What Should You Do? Five Jurassic Principles
1. Know What You’re Looking At
Ask: Is the underlying subject matter capable of copyright protection? A taxidermied tiger, a Greco-Roman bust, or a piece of driftwood might not pass the threshold.
2. Trace the Chain
Even if the subject is unprotectable, the photograph or render might be. But who owns it? Was it created under licence? Is it truly original?
3. Don’t Assume the Claimant Understands Copyright Law
Many people think “I took a photo, so I own the image of the thing in the photo.” That’s not how it works. Be prepared to explain gently (or not so gently).
4. Be Ready to Push Back
If you’re legally in the clear, a well-structured rebuttal often gets the job done. Cite relevant case law, identify flaws in the claim, and invite the claimant to back down — preferably in writing.
5. But Be Prepared to Deal
Sometimes, you do a deal not because the claim is strong, but because the alternative is too costly. A nuisance settlement, a rights clarification, or a rapid poster redesign might save your release. That’s not weakness — that’s triage.

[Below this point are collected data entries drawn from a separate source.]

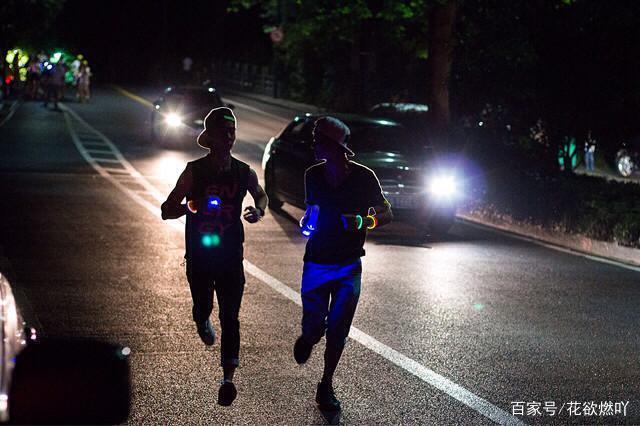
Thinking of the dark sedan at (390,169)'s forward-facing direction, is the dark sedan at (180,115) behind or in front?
behind
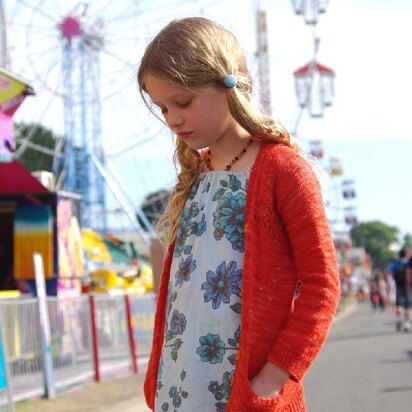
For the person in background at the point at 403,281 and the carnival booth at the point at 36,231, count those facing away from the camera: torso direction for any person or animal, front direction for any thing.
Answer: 1

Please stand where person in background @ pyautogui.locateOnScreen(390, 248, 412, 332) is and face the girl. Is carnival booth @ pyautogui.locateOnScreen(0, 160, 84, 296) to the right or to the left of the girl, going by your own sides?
right

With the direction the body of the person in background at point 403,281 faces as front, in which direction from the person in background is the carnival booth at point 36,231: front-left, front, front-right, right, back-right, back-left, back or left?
back-left

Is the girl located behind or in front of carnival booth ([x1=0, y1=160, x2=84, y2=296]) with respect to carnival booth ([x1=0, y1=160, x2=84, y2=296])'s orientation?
in front

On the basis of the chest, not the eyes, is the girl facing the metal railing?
no

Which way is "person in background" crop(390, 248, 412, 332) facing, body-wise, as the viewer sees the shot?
away from the camera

Final Thought: A Question of Extinction
When copyright claims are fossilised nonsense, you don’t need to panic — but you do need to be strategic. Entertainment projects move fast, and delays can cost more than a licence ever would. Know your rights, document your sources, and don’t be afraid to call a bluff.
But also? Don’t let a prehistoric claim derail your production. Even in the Jurassic jungle of IP, survival is about knowing when to roar and when to run.